I took interest when the installers did training courses and as a result, I could sort most issues that didn't require new hardware or a major software update and could get it to do almost anything it was capable of. There was a £600 callout charge before an engineer even touched it so I'd usually have it in bits on the floor before resorting to an engineer.

I gave 5 weeks notice and repeatedly offered to train the store manager on its use. He didn't make time until my last day because, in his words, it's not complicated, is it. LOL yes. It is.

So I gave him the run down on the advanced stuff, figuring my colleague could show him the basic stuff. He lost interest 5 minutes in. I shrugged. Not my circus, not my monkeys.

Got phoned at least twice a week after I left for months. How do I do this?

What does this error mean?

It's not working.

Why is it making that noise?

How do I boot it without the photospectrometer?

How do I reconnect the photospectrometer without rebooting it? (It was glitching and wouldn't boot with it connected. You had to reboot without it and then reconnect it after the boot screen but before the OS launched then reinstall the drivers and recalibrate it.) So yeah, complicated.

Why are all the greys coming out pink? (Because it's out of black colourant, you moron!)

The first few were just shop floor colleagues, not their fault they work for an idiot so I helped them. Then it broke down and I popped in on my lunch break (working just round the corner) and fixed it.

Then it went wrong again and I went there and it was because basic daily maintenance wasn't being done and a 4 year old could have figured out what was wrong. All they had to do was lift a panel and they would have seen that a cannister was empty. I explained it like they were 5 and then refused to answer any more calls. Told them if I had to sort it again, I'd charge £100 per hour so they better book some training courses.

businessflop25 · 22/02/2025 23:56

I walked out of one job in the middle of a crisis team meeting. Along with 8 of my colleagues. Bullying new management had made work Impossible. We all stayed for the residents and. It was really hard to walk away. Management called a meeting to discuss our concerns and we all went in with signed letters of resignation. When it became clear our concerns were not being listened to or acted upon we simply threw our letters on the table and left.

Called CQC on the way out who fortunately acted upon our concerns and the place was eventually shut down.

GertrudePerkinsPaperyThing · 23/02/2025 00:51

I left my last job feeling that way, and since then lots of others have left. It was just a really ridiculously over pressured environment.

Hippee · 23/02/2025 01:27

HelenaJustina · 22/02/2025 22:15

Left my last job, 4 weeks notice. I offered to extend through the summer holidays (school based) to complete a thorough handover. I left copious notes. The offer was ignored and she temp cover didn’t bother with the notes.

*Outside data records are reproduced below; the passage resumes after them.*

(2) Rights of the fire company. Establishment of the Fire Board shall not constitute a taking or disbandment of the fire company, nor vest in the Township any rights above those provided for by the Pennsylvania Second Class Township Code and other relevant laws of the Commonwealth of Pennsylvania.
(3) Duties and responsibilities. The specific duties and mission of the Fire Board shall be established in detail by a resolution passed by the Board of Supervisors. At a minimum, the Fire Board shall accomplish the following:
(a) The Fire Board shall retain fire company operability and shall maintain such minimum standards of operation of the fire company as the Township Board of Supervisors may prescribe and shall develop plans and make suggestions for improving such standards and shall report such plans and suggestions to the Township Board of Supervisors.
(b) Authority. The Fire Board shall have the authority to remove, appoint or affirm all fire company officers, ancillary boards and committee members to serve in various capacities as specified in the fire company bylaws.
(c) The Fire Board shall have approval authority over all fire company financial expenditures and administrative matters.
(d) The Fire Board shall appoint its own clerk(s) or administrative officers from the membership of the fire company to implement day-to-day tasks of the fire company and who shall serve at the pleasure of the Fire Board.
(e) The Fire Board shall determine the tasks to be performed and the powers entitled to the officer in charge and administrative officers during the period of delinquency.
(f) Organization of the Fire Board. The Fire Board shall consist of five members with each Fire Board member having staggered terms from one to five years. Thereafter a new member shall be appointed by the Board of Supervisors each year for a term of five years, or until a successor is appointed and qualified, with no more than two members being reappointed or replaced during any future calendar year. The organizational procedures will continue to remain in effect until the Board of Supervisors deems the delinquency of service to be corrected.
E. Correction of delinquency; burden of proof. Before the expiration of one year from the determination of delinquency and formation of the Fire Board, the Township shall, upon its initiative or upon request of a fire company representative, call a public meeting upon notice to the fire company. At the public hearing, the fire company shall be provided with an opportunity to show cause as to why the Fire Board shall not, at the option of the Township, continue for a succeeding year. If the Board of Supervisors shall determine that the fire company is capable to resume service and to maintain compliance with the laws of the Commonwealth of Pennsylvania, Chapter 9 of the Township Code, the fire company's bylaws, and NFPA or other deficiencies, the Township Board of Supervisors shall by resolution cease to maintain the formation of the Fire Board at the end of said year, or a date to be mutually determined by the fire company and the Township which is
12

The permanent replacement called me at my new workplace, in tears, 6 months later. She was working well over her hours and was still hugely behind. I went in on a weekend, talked her through my handover notes which she’d never been shown and gave her my personal mobile. I care about the organisation, and the children, but not the awful Head who drove out an entire SLT in 18 months.

Sadly I think your head has moved to our school. Very similar modus operandi - we're all despairing.

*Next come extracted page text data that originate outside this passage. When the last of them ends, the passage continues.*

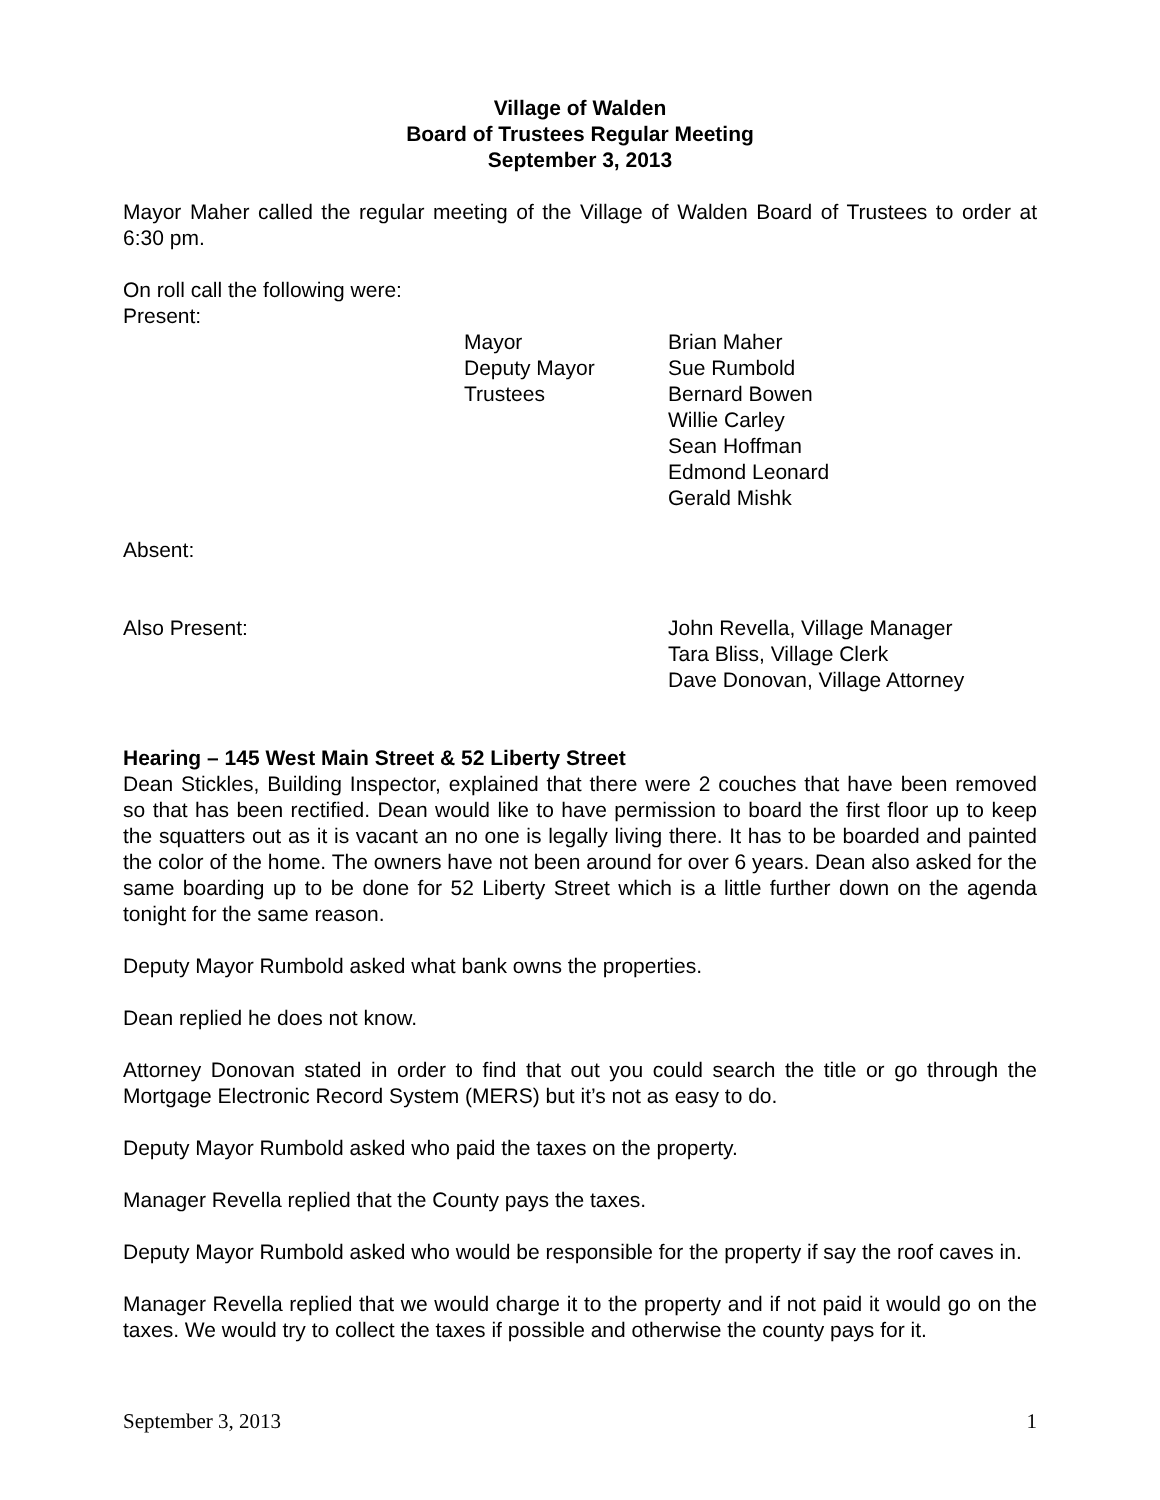Village of Walden
Board of Trustees Regular Meeting
September 3, 2013
Mayor Maher called the regular meeting of the Village of Walden Board of Trustees to order at 6:30 pm.
On roll call the following were:
Present:
Mayor
Deputy Mayor
Trustees
Brian Maher
Sue Rumbold
Bernard Bowen
Willie Carley
Sean Hoffman
Edmond Leonard
Gerald Mishk
Absent:
Also Present: John Revella, Village Manager
Tara Bliss, Village Clerk
Dave Donovan, Village Attorney
Hearing – 145 West Main Street & 52 Liberty Street
Dean Stickles, Building Inspector, explained that there were 2 couches that have been removed so that has been rectified. Dean would like to have permission to board the first floor up to keep the squatters out as it is vacant an no one is legally living there. It has to be boarded and painted the color of the home. The owners have not been around for over 6 years. Dean also asked for the same boarding up to be done for 52 Liberty Street which is a little further down on the agenda tonight for the same reason.
Deputy Mayor Rumbold asked what bank owns the properties.
Dean replied he does not know.
Attorney Donovan stated in order to find that out you could search the title or go through the Mortgage Electronic Record System (MERS) but it’s not as easy to do.
Deputy Mayor Rumbold asked who paid the taxes on the property.
Manager Revella replied that the County pays the taxes.
Deputy Mayor Rumbold asked who would be responsible for the property if say the roof caves in.
Manager Revella replied that we would charge it to the property and if not paid it would go on the taxes. We would try to collect the taxes if possible and otherwise the county pays for it.
September 3, 2013 1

CerealPosterHere · 23/02/2025 06:34

Simplestars · 22/02/2025 21:37

At 21 you were the only person who knew how to use their certain computer system???

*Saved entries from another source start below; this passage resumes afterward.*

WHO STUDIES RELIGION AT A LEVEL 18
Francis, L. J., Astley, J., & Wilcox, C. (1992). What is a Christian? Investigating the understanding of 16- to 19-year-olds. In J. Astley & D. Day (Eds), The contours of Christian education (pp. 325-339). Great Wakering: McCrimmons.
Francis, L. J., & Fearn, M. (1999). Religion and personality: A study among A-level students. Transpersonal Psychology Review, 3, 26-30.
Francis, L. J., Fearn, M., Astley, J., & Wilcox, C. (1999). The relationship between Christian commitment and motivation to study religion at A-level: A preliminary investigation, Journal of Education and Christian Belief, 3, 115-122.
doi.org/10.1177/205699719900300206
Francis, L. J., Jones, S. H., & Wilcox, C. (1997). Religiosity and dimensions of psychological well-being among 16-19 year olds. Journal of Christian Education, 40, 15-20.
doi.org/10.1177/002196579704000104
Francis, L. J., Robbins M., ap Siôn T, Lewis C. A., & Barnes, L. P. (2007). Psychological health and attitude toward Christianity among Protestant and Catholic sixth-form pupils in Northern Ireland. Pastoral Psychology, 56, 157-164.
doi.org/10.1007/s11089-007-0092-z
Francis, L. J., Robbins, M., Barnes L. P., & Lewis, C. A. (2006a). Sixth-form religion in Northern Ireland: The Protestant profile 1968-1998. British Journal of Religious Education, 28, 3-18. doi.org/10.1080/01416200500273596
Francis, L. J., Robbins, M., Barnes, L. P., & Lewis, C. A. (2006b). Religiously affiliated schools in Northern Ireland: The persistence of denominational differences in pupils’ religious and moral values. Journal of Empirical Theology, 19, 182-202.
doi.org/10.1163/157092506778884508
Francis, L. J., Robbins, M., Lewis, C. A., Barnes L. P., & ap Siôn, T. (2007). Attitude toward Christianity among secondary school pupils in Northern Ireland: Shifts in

Yes. I know it sounds crazy but it’s true. It was a new system/piece of software, only used for one specific task and I was the only person who did that task. They obviously knew how to use their other systems which they used for their work.

Liz1tummypain · 23/02/2025 09:51

@twoshedsjackson wow, that was a ridiculous situation. Bad for the teachers, must have been impossible for the education authority to control and obviously bad for the children trying to get an education. Crazy.